Can you put the lines below, from the line with "الصحيفة الورقية" through the line with "11. März 2019", both included, into a Markdown table with the columns Row and Line? Skip blank lines and leave the pictures out.

□ □ □ □ □ □ □

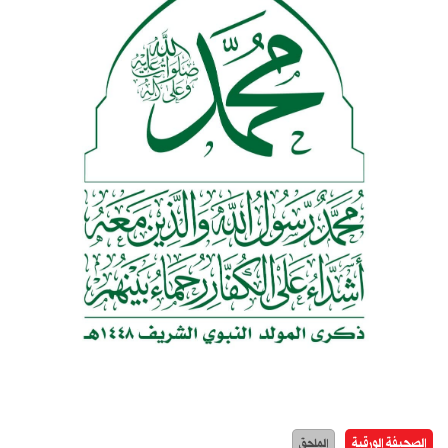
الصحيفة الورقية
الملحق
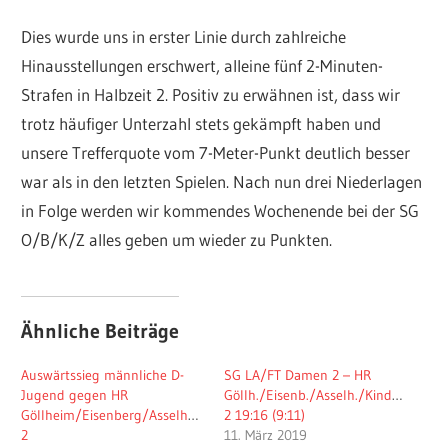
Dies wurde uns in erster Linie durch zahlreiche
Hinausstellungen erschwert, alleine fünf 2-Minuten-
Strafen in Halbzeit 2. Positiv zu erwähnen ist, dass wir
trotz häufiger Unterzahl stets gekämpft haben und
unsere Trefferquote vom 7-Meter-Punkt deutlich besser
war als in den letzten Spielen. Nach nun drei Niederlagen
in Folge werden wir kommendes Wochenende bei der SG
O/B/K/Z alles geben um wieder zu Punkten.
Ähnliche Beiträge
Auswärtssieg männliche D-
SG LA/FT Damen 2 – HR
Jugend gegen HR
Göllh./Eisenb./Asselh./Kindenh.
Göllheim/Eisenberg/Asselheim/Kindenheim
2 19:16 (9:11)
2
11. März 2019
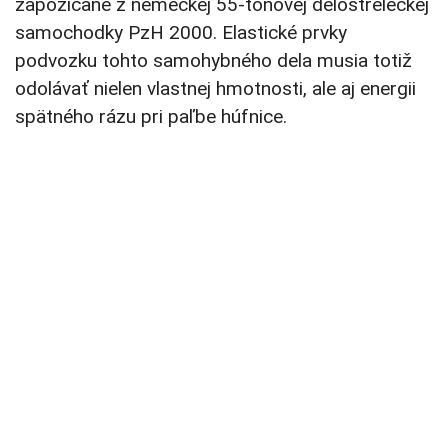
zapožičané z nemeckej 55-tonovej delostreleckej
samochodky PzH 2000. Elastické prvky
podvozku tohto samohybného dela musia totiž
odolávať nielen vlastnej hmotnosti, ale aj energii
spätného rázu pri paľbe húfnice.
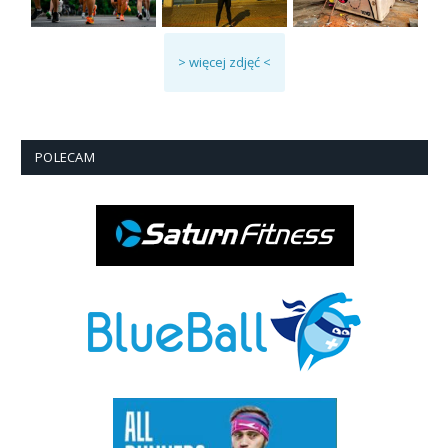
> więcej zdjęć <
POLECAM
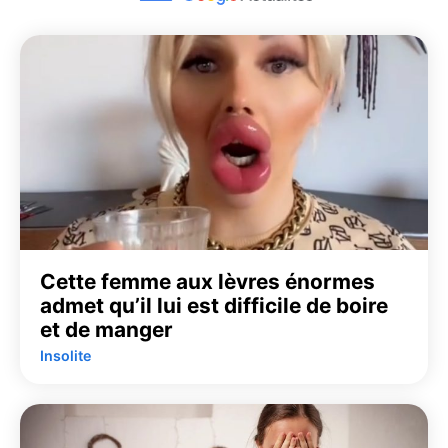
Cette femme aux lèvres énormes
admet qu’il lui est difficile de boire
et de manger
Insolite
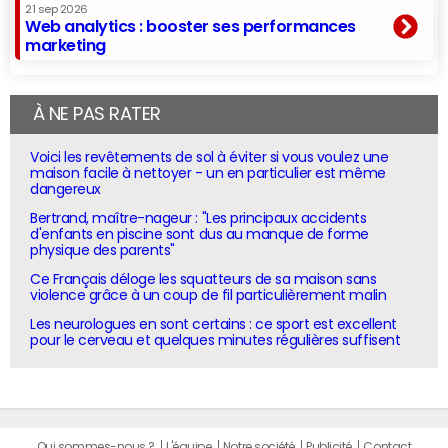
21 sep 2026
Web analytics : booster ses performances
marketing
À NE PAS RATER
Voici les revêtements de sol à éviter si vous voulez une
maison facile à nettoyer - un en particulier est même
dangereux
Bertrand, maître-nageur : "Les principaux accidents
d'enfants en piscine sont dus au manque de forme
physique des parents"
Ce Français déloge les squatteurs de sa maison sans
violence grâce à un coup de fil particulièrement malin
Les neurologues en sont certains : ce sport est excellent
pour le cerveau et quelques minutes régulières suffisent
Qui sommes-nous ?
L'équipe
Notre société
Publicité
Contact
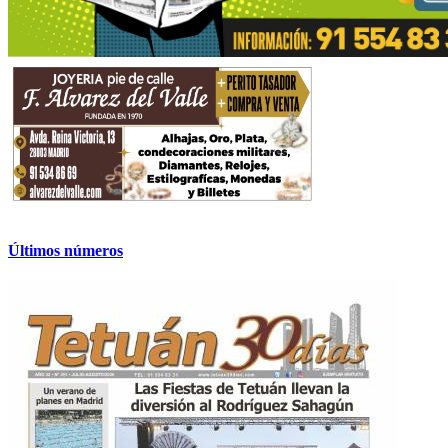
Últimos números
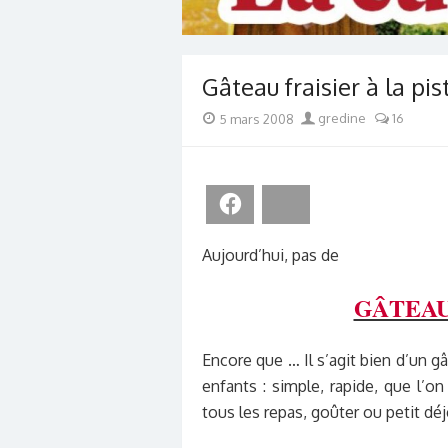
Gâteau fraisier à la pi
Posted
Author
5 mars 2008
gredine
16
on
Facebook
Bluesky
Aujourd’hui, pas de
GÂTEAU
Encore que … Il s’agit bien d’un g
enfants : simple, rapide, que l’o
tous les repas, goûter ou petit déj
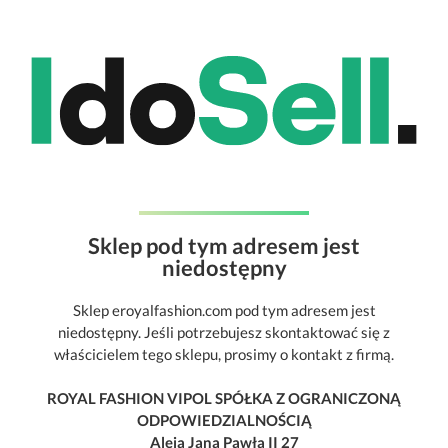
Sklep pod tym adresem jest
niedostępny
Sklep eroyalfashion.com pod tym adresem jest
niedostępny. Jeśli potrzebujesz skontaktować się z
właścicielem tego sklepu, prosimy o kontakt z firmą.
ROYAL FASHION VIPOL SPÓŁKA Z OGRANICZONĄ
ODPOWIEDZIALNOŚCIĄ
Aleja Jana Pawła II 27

□ □ □ □ □ □ □

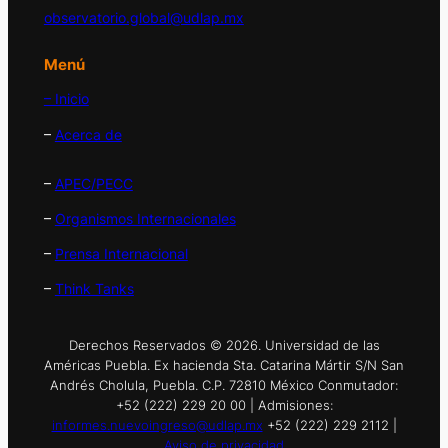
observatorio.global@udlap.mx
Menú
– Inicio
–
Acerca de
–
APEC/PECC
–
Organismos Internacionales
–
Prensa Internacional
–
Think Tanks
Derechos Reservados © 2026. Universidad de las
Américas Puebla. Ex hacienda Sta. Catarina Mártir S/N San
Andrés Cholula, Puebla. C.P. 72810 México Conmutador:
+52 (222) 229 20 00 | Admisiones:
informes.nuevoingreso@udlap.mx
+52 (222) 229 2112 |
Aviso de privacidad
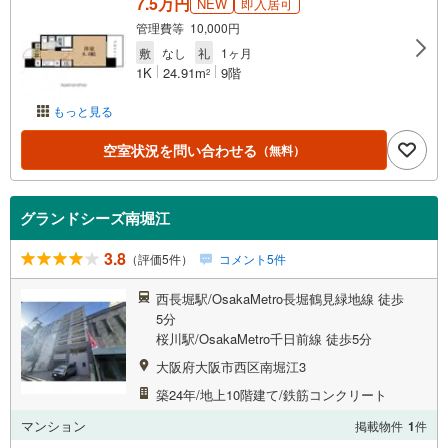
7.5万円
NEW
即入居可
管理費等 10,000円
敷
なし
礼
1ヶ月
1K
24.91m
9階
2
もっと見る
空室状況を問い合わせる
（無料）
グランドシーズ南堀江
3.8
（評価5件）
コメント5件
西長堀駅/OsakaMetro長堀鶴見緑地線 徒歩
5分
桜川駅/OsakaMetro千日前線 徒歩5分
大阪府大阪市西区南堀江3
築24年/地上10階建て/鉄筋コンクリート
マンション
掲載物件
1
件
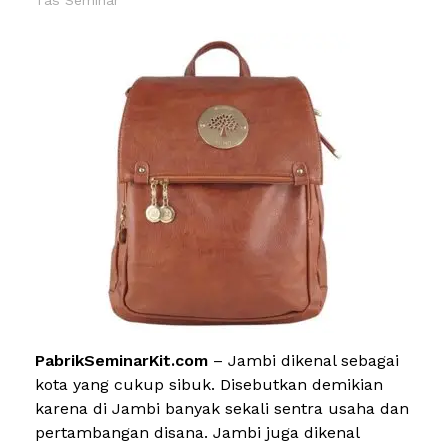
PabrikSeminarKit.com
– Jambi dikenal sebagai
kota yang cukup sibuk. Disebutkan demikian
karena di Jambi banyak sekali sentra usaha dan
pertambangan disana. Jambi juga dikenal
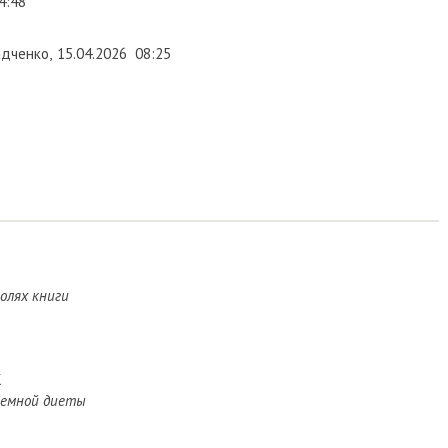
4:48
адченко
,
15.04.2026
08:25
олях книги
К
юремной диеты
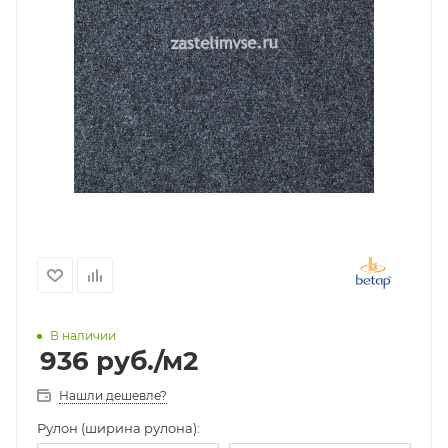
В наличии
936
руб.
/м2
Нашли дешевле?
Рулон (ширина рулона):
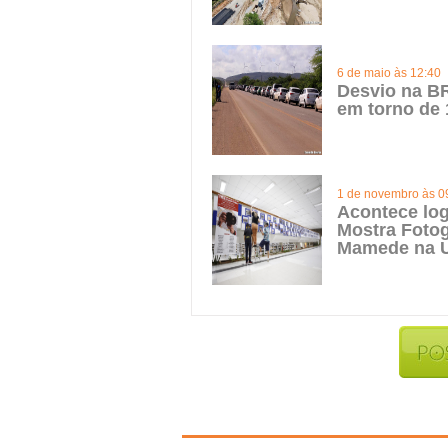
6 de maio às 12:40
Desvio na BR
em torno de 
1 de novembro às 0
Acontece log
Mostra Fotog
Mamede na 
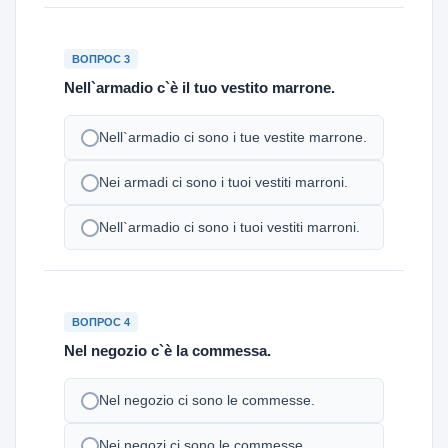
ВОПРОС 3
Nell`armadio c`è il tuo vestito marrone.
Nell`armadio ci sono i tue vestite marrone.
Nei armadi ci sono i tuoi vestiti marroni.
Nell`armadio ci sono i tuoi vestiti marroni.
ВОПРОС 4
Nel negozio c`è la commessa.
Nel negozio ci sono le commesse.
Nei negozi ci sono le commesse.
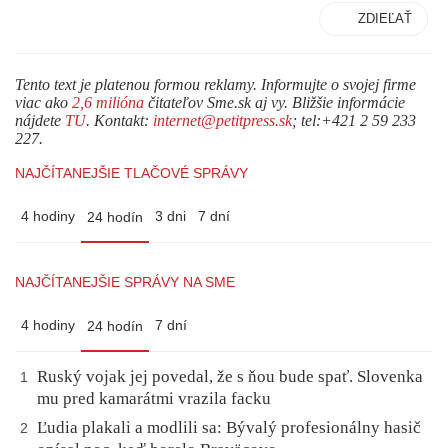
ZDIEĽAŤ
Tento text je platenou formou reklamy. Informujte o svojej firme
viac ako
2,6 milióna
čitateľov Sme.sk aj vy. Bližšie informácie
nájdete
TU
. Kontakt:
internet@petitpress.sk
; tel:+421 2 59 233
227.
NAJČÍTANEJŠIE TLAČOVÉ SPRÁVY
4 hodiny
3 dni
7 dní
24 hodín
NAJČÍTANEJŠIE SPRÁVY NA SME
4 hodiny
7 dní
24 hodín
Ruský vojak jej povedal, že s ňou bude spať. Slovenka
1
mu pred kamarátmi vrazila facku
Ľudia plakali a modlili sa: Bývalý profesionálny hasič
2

□ □ □ □ □ □ □

▶ _Completed exercise_:
| Row | Line |
|---|---|
| 1 | الصحيفة الورقية |
| 2 | الملحق |
| 3 | Dies wurde uns in erster Linie durch zahlreiche |
| 4 | Hinausstellungen erschwert, alleine fünf 2-Minuten- |
| 5 | Strafen in Halbzeit 2. Positiv zu erwähnen ist, dass wir |
| 6 | trotz häufiger Unterzahl stets gekämpft haben und |
| 7 | unsere Trefferquote vom 7-Meter-Punkt deutlich besser |
| 8 | war als in den letzten Spielen. Nach nun drei Niederlagen |
| 9 | in Folge werden wir kommendes Wochenende bei der SG |
| 10 | O/B/K/Z alles geben um wieder zu Punkten. |
| 11 | Ähnliche Beiträge |
| 12 | Auswärtssieg männliche D- |
| 13 | SG LA/FT Damen 2 – HR |
| 14 | Jugend gegen HR |
| 15 | Göllh./Eisenb./Asselh./Kindenh. |
| 16 | Göllheim/Eisenberg/Asselheim/Kindenheim |
| 17 | 2 19:16 (9:11) |
| 18 | 2 |
| 19 | 11. März 2019 |